__Your task__:
Extract the source text from the material below verbatim, omitting the pictures.

(Stored data entries)
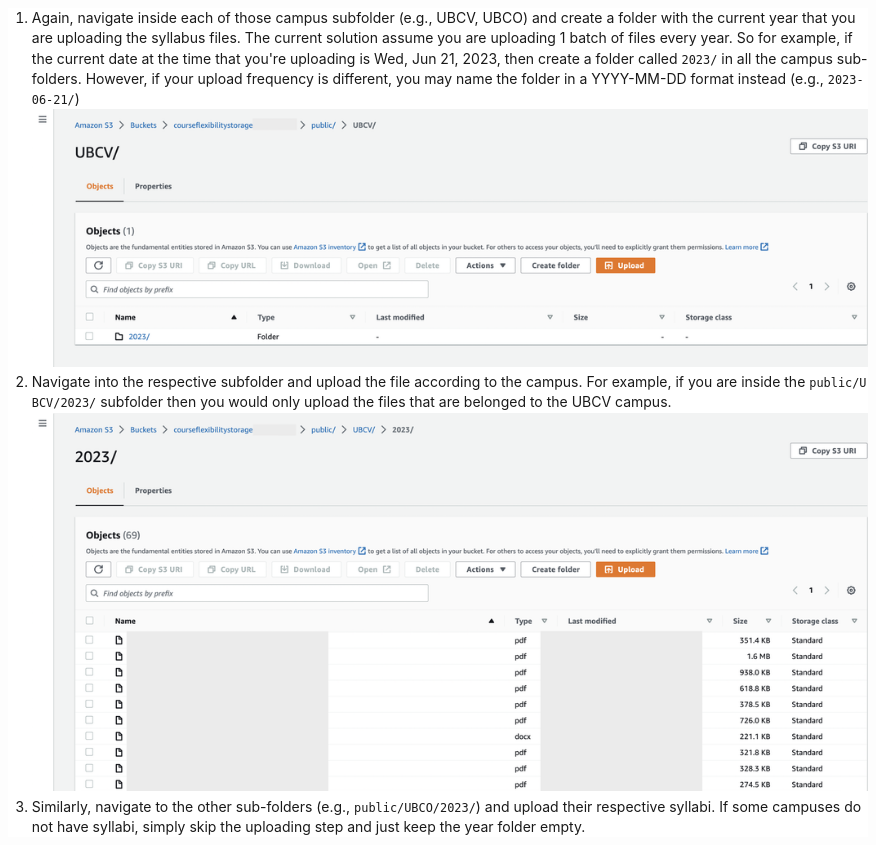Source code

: 1. Again, navigate inside each of those campus subfolder (e.g., UBCV, UBCO) and create a folder with the current year that you are uploading the syllabus files. The current solution assume you are uploading 1 batch of files every year. So for example, if the current date at the time that you're uploading is Wed, Jun 21, 2023, then create a folder called `2023/` in all the campus sub-folders. However, if your upload frequency is different, you may name the folder in a YYYY-MM-DD format instead (e.g., `2023-06-21/`)
   ![alt text](images/deployment_guide/upload/upload4.png)
1. Navigate into the respective subfolder and upload the file according to the campus. For example, if you are inside the `public/UBCV/2023/` subfolder then you would only upload the files that are belonged to the UBCV campus.
   ![alt text](images/deployment_guide/upload/upload5.png)
1. Similarly, navigate to the other sub-folders (e.g., `public/UBCO/2023/`) and upload their respective syllabi. If some campuses do not have syllabi, simply skip the uploading step and just keep the year folder empty.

__Answer area__:
Source code

: 1. Again, navigate inside each of those campus subfolder (e.g., UBCV, UBCO) and create a folder with the current year that you are uploading the syllabus files. The current solution assume you are uploading 1 batch of files every year. So for example, if the current date at the time that you're uploading is Wed, Jun 21, 2023, then create a folder called `2023/` in all the campus sub-folders. However, if your upload frequency is different, you may name the folder in a YYYY-MM-DD format instead (e.g., `2023-06-21/`)
   ![alt text](images/deployment_guide/upload/upload4.png)
1. Navigate into the respective subfolder and upload the file according to the campus. For example, if you are inside the `public/UBCV/2023/` subfolder then you would only upload the files that are belonged to the UBCV campus.
   ![alt text](images/deployment_guide/upload/upload5.png)
1. Similarly, navigate to the other sub-folders (e.g., `public/UBCO/2023/`) and upload their respective syllabi. If some campuses do not have syllabi, simply skip the uploading step and just keep the year folder empty.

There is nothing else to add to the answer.